February 22, 2022

Torigoe secures New Investigator Grant

Assistant Professor of Biology Sharon Torigoe has been awarded a $50,000 Medical Research Foundation (MRF) grant for her proposed project, “Investigating the Features of Enhancer Sequences that Direct Naïve-State Pluripotency.” The MRF New Investigator Grant program “supports promising new investigators in biomedical research.” Set to begin March 1, Dr. Torigoe will use this one-year award to move her research agenda forward during her current sabbatical and to support two Lewis & Clark undergraduates conducting mentored research in her laboratory this summer.

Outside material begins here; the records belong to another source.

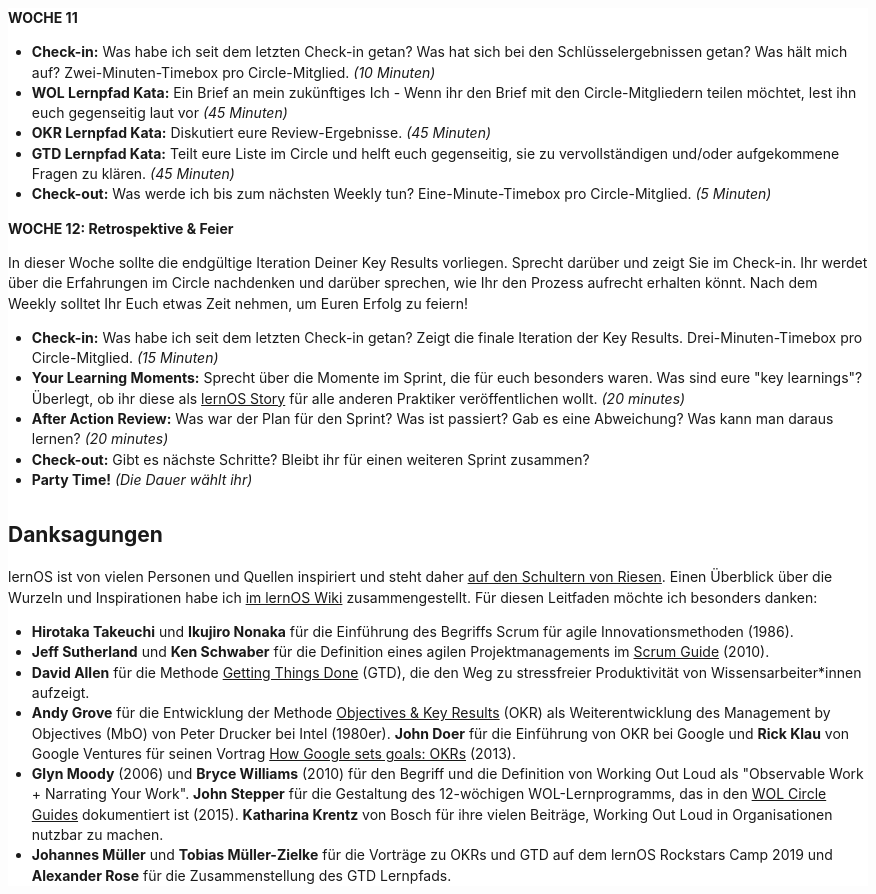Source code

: **WOCHE 11**

* **Check-in:** Was habe ich seit dem letzten Check-in getan? Was hat sich bei den Schlüsselergebnissen getan? Was hält mich auf? Zwei-Minuten-Timebox pro Circle-Mitglied. *(10 Minuten)*
* **WOL Lernpfad Kata:** Ein Brief an mein zukünftiges Ich - Wenn ihr den Brief mit den Circle-Mitgliedern teilen möchtet, lest ihn euch gegenseitig laut vor *(45 Minuten)*
* **OKR Lernpfad Kata:** Diskutiert eure Review-Ergebnisse. *(45 Minuten)*
* **GTD Lernpfad Kata:** Teilt eure Liste im Circle und helft euch gegenseitig, sie zu vervollständigen und/oder aufgekommene Fragen zu klären. *(45 Minuten)*
* **Check-out:** Was werde ich bis zum nächsten Weekly tun? Eine-Minute-Timebox pro Circle-Mitglied. *(5 Minuten)*

**WOCHE 12: Retrospektive & Feier**

In dieser Woche sollte die endgültige Iteration Deiner Key Results vorliegen. Sprecht darüber und zeigt Sie im Check-in. Ihr werdet über die Erfahrungen im Circle nachdenken und darüber sprechen, wie Ihr den Prozess aufrecht erhalten könnt. Nach dem Weekly solltet Ihr Euch etwas Zeit nehmen, um Euren Erfolg zu feiern!

* **Check-in:** Was habe ich seit dem letzten Check-in getan? Zeigt die finale Iteration der Key Results. Drei-Minuten-Timebox
pro Circle-Mitglied. *(15 Minuten)*
* **Your Learning Moments:** Sprecht über die Momente im Sprint, die für euch besonders waren. Was sind eure "key learnings"? Überlegt, ob ihr diese als [lernOS Story](https://docs.google.com/forms/d/e/1FAIpQLSc9KrufUD9Mu9wstGv8ojfChRwPlq2dVi_kAUB04MuymmzUSg/viewform) für alle anderen Praktiker veröffentlichen wollt. _(20 minutes)_
* **After Action Review:** Was war der Plan für den Sprint? Was ist passiert? Gab es eine Abweichung? Was kann man daraus lernen? _(20 minutes)_
* **Check-out:** Gibt es nächste Schritte? Bleibt ihr für einen weiteren Sprint zusammen?
* **Party Time!** *(Die Dauer wählt ihr)*

## Danksagungen

lernOS ist von vielen Personen und Quellen inspiriert und steht daher [auf den Schultern von Riesen](https://de.wikipedia.org/wiki/Zwerge_auf_den_Schultern_von_Riesen). Einen Überblick über die Wurzeln und Inspirationen habe ich [im lernOS Wiki](https://github.com/cogneon/lernos-core/wiki) zusammengestellt. Für diesen Leitfaden möchte ich besonders danken:

- **Hirotaka Takeuchi** und **Ikujiro Nonaka** für die Einführung des Begriffs Scrum für agile Innovationsmethoden (1986).
- **Jeff Sutherland** und **Ken Schwaber** für die Definition eines agilen Projektmanagements im [Scrum Guide](https://scrumguides.org) (2010).
- **David Allen** für die Methode [Getting Things Done](https:/gettingthingsdone.com) (GTD), die den Weg zu stressfreier Produktivität von Wissensarbeiter*innen aufzeigt.
- **Andy Grove** für die Entwicklung der Methode [Objectives & Key Results](https://de.wikipedia.org/wiki/Objectives_and_Key_Results) (OKR) als Weiterentwicklung des Management by Objectives (MbO) von Peter Drucker bei Intel (1980er). **John Doer** für die Einführung von OKR bei Google und **Rick Klau** von Google Ventures für seinen Vortrag [How Google sets goals: OKRs](https://www.youtube.com/watch?v=mJB83EZtAjc) (2013).
- **Glyn Moody** (2006) und **Bryce Williams** (2010) für den Begriff und die Definition von Working Out Loud als "Observable Work + Narrating Your Work". **John Stepper** für die Gestaltung des 12-wöchigen WOL-Lernprogramms, das in den [WOL Circle Guides](https:/workingoutloud.com/circle-guides) dokumentiert ist (2015). **Katharina Krentz** von Bosch für ihre vielen Beiträge, Working Out Loud in Organisationen nutzbar zu machen.
- **Johannes Müller** und **Tobias Müller-Zielke** für die Vorträge zu OKRs und GTD auf dem lernOS Rockstars Camp 2019 und **Alexander Rose** für die Zusammenstellung des GTD Lernpfads.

Dr. Torigoe’s research explores how gene regulation is programmed in non-coding genomic sequences like promoters and enhancers. For this proposed study, Dr. Torigoe and her team of undergraduate students will investigate the sequence-based characteristics for the enhancers of Klf4, a critical factor for establishing pluripotency. Results from this work will reveal unique genetic features that control pluripotency and new insight into pluripotent stem cells (PSCs). The foundation of mammalian development, PSCs have the ability to self-renew and to differentiate into any functional cell-type and, therefore, play a central role in the future of regenerative medicine. More information about Dr. Torigoe’s research program is available here. As Dr. Torigoe shared, “This (grant) will make such a difference not only to my future at Lewis & Clark College but also to the students in my lab.”

Dr. Torigoe is also the lead Principal Investigator (PI) on a recent Major Research Instrumentation (MRI) grant from the NSF that funded the purchase a cell sorter, and the PI on a M.J. Murdock Charitable Trust Natural Sciences Research grant in 2020.